Taiwan's rapid economic growth in the decades after World War II has transformed it into an industrialized developed country and one of the Four Asian Tigers. This economic rise is known as the Taiwan Miracle. It is categorized as an advanced economy by the IMF and as a high-income economy by the World Bank. Its advanced technology industry plays a key role in the global economy. Taiwanese companies manufacture a large portion of the world's consumer electronics, although most of them are now made in their factories in mainland China.
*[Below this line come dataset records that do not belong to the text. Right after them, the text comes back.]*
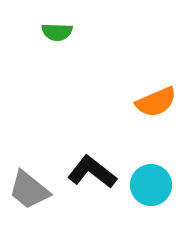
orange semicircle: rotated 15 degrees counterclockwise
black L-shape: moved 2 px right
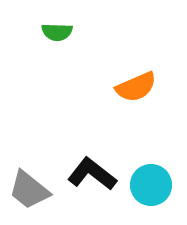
orange semicircle: moved 20 px left, 15 px up
black L-shape: moved 2 px down
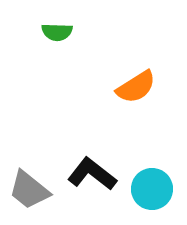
orange semicircle: rotated 9 degrees counterclockwise
cyan circle: moved 1 px right, 4 px down
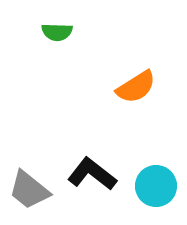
cyan circle: moved 4 px right, 3 px up
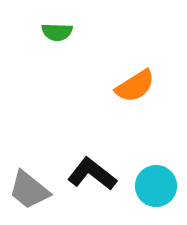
orange semicircle: moved 1 px left, 1 px up
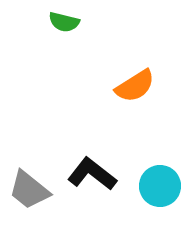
green semicircle: moved 7 px right, 10 px up; rotated 12 degrees clockwise
cyan circle: moved 4 px right
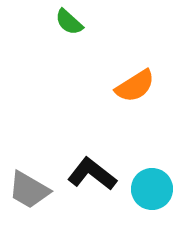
green semicircle: moved 5 px right; rotated 28 degrees clockwise
cyan circle: moved 8 px left, 3 px down
gray trapezoid: rotated 9 degrees counterclockwise
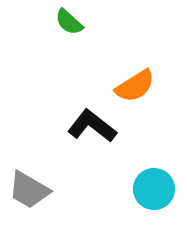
black L-shape: moved 48 px up
cyan circle: moved 2 px right
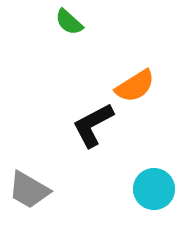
black L-shape: moved 1 px right, 1 px up; rotated 66 degrees counterclockwise
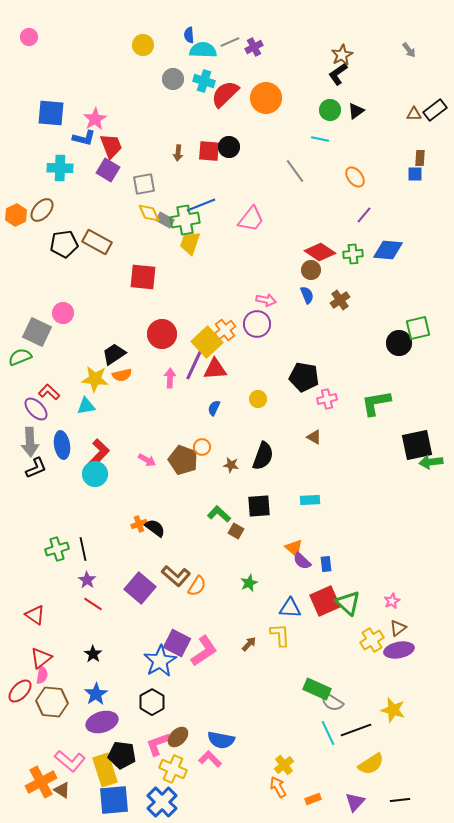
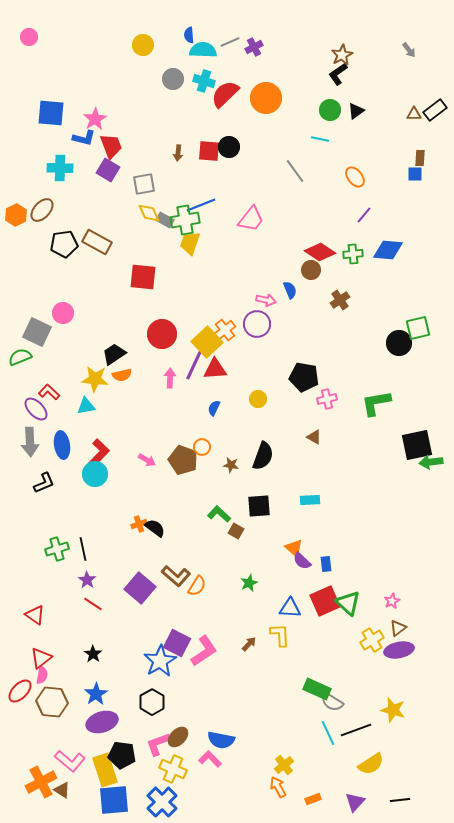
blue semicircle at (307, 295): moved 17 px left, 5 px up
black L-shape at (36, 468): moved 8 px right, 15 px down
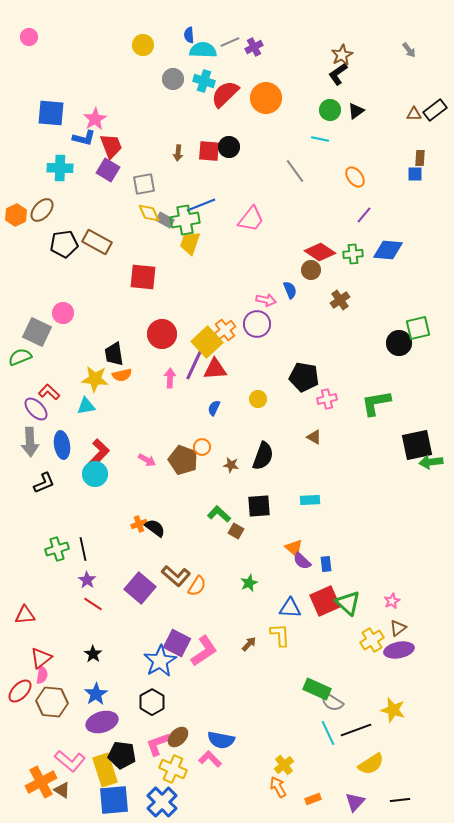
black trapezoid at (114, 354): rotated 65 degrees counterclockwise
red triangle at (35, 615): moved 10 px left; rotated 40 degrees counterclockwise
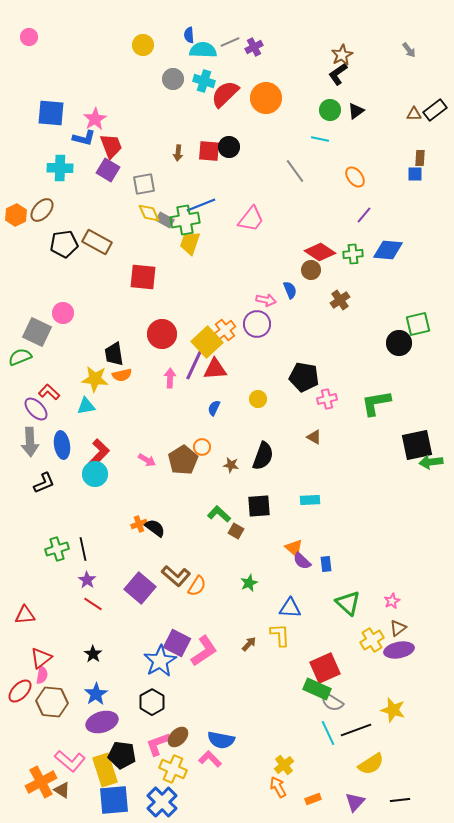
green square at (418, 328): moved 4 px up
brown pentagon at (183, 460): rotated 20 degrees clockwise
red square at (325, 601): moved 67 px down
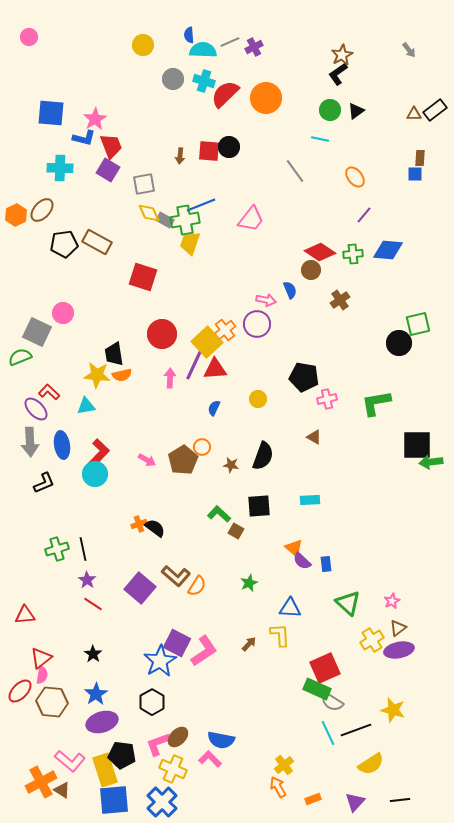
brown arrow at (178, 153): moved 2 px right, 3 px down
red square at (143, 277): rotated 12 degrees clockwise
yellow star at (95, 379): moved 2 px right, 4 px up
black square at (417, 445): rotated 12 degrees clockwise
Pork, seafood, rice, and soy are very common ingredients. Beef is far less common, still refrain from eating it. This is in part due to the considerations of some Taiwanese Buddhists, a traditional reluctance towards slaughtering precious cattle needed for agriculture, and an emotional attachment and feeling of gratefulness and thanks to the animals traditionally used for very hard labour. Curiously, the Taiwanese version of beef noodle soup remains one of the most popular dishes in Taiwan, in spite of this traditional aversion.
Taiwan's cuisine has also been influenced by its geographic location. Living on a crowded island, the Taiwanese had to look aside from the farmlands for sources of protein. As a result, seafood figures prominently in their cuisine. This seafood encompasses many different things, from large fish such as tuna and grouper, to sardines and even smaller fish such as anchovies. Crustaceans, squid, and cuttlefish are also eaten.
Because of the island's sub-tropical location, Taiwan has an abundant supply of various fruit, such as papayas, starfruit, melons, and citrus fruit. A wide variety of tropical fruits, imported and native, are also enjoyed in Taiwan. Other agricultural products in general are rice, corn, tea, pork, poultry, beef, fish, and other fruits and vegetables. Fresh ingredients in Taiwan are readily available from markets.
In many of their dishes, the Taiwanese have shown their creativity in their selection of spices. Taiwanese cuisine relies on an abundant array of seasonings for flavour: soy sauce, rice wine, sesame oil, fermented black beans, pickled daikon, pickled mustard greens, peanuts, chili peppers, cilantro, and a local variety of basil.